* BRANO DA LEGGERE:
-*-
Un repentino cambio di fronte

Le critiche di Stefano Fassina all'Europa si sono spinte negli ultimi mesi fino alla messa in discussione della moneta unica. Secondo l'ex viceministro, la situazione dell'eurozona sarebbe insostenibile. Ciò implicherebbe la necessità, da parte del nostro paese, e in particolare da parte della sinistra, di promuovere un “superamento cooperativo” dell'euro. Continuare sulla strada attuale sarebbe iniquo perché “se non si può svalutare la moneta, si svaluta il salario”.

Un concetto (che abbiamo già criticato su Micromega online) ripetuto anche nella direzione Pd alla vigilia del Jobs act. In quella sede, l'ex viceministro aveva spiegato che la cancellazione dell'articolo 18 era un diktat imposto dall'Europa e accettato da Renzi al fine di riequilibrare i differenziali di competitività nella zona euro.

In una intervista doppia a confronto con il responsabile economico del Pd Filippo Taddei, Fassina spiegava infatti che “la cancellazione della possibilità di reintegro per licenziamenti ingiusti vuol dire indebolire ulteriormente la capacità negoziale delle persone che lavorano, abbassare le retribuzioni per continuare una impossibile competizione di costo. È la ricetta del mercantilismo liberista portata avanti dalla Commissione europea con il sostegno della Germania. Si punta a svalutare il lavoro data l’impossibilità di svalutare la moneta. Oltre a essere una ricetta iniqua, come è oramai evidente non funziona perché deprime la domanda interna.”.
-*-
* CONSEGNA 1:
Rispondi a queste domande sul brano su Fassina e l'euro:
(a) Secondo l'ex viceministro, quale "superamento" dell'euro dovrebbero promuovere il nostro paese e la sinistra?
(b) Chi è il responsabile economico del Pd con cui Fassina ha avuto un'intervista doppia?
(c) Secondo Fassina, chi porta avanti la ricetta del mercantilismo liberista con il sostegno della Germania?

* DATI FORNITI:
-*-
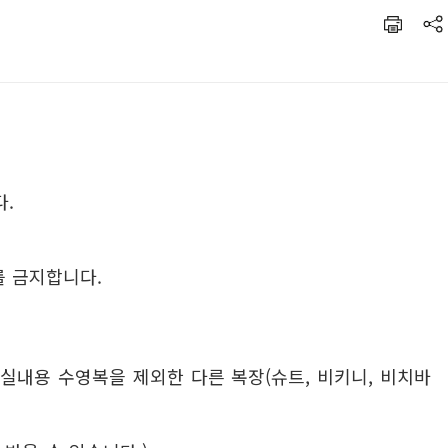
.
를 금지합니다.
실내용 수영복을 제외한 다른 복장(슈트, 비키니, 비치바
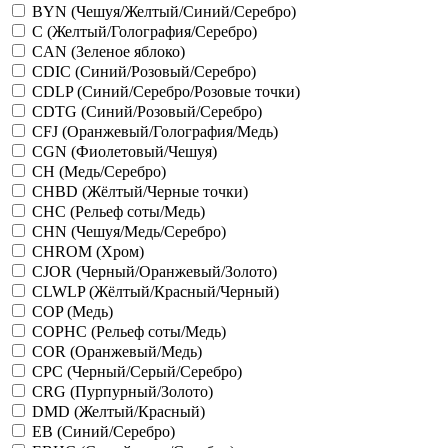
BYN (Чешуя/Желтый/Синий/Серебро)
C (Желтый/Голография/Серебро)
CAN (Зеленое яблоко)
CDIC (Синий/Розовый/Серебро)
CDLP (Синий/Серебро/Розовые точки)
CDTG (Синий/Розовый/Серебро)
CFJ (Оранжевый/Голография/Медь)
CGN (Фиолетовый/Чешуя)
CH (Медь/Серебро)
CHBD (Жёлтый/Черные точки)
CHC (Рельеф соты/Медь)
CHN (Чешуя/Медь/Серебро)
CHROM (Хром)
CJOR (Черный/Оранжевый/Золото)
CLWLP (Жёлтый/Красный/Черный)
COP (Медь)
COPHC (Рельеф соты/Медь)
COR (Оранжевый/Медь)
CPC (Черный/Серый/Серебро)
CRG (Пурпурный/Золото)
DMD (Желтый/Красный)
EB (Синий/Серебро)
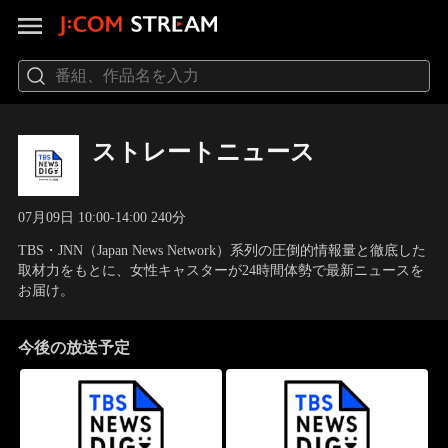
ストレートニュース
07月09日 10:00-14:00 240分
TBS・JNN（Japan News Network）系列の圧倒的情報量と徹底した
取材力をもとに、女性キャスターが24時間体勢で最新ニュースを
お届け。
今後の放送予定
-*-
* CONSEGNA 2:
Riporta le righe dei record in una tabella Markdown con le colonne "N." e "Riga", numerandole e saltando le righe vuote. Le immagini non vanno incluse.

* SPAZIO RISPOSTA 1:
(a) Un "superamento cooperativo" dell'euro.
(b) Filippo Taddei.
(c) La Commissione europea.

* SPAZIO RISPOSTA 2:
| N. | Riga |
|---|---|
| 1 | . |
| 2 | 를 금지합니다. |
| 3 | 실내용 수영복을 제외한 다른 복장(슈트, 비키니, 비치바 |
| 4 | BYN (Чешуя/Желтый/Синий/Серебро) |
| 5 | C (Желтый/Голография/Серебро) |
| 6 | CAN (Зеленое яблоко) |
| 7 | CDIC (Синий/Розовый/Серебро) |
| 8 | CDLP (Синий/Серебро/Розовые точки) |
| 9 | CDTG (Синий/Розовый/Серебро) |
| 10 | CFJ (Оранжевый/Голография/Медь) |
| 11 | CGN (Фиолетовый/Чешуя) |
| 12 | CH (Медь/Серебро) |
| 13 | CHBD (Жёлтый/Черные точки) |
| 14 | CHC (Рельеф соты/Медь) |
| 15 | CHN (Чешуя/Медь/Серебро) |
| 16 | CHROM (Хром) |
| 17 | CJOR (Черный/Оранжевый/Золото) |
| 18 | CLWLP (Жёлтый/Красный/Черный) |
| 19 | COP (Медь) |
| 20 | COPHC (Рельеф соты/Медь) |
| 21 | COR (Оранжевый/Медь) |
| 22 | CPC (Черный/Серый/Серебро) |
| 23 | CRG (Пурпурный/Золото) |
| 24 | DMD (Желтый/Красный) |
| 25 | EB (Синий/Серебро) |
| 26 | ストレートニュース |
| 27 | 07月09日 10:00-14:00 240分 |
| 28 | TBS・JNN（Japan News Network）系列の圧倒的情報量と徹底した |
| 29 | 取材力をもとに、女性キャスターが24時間体勢で最新ニュースを |
| 30 | お届け。 |
| 31 | 今後の放送予定 |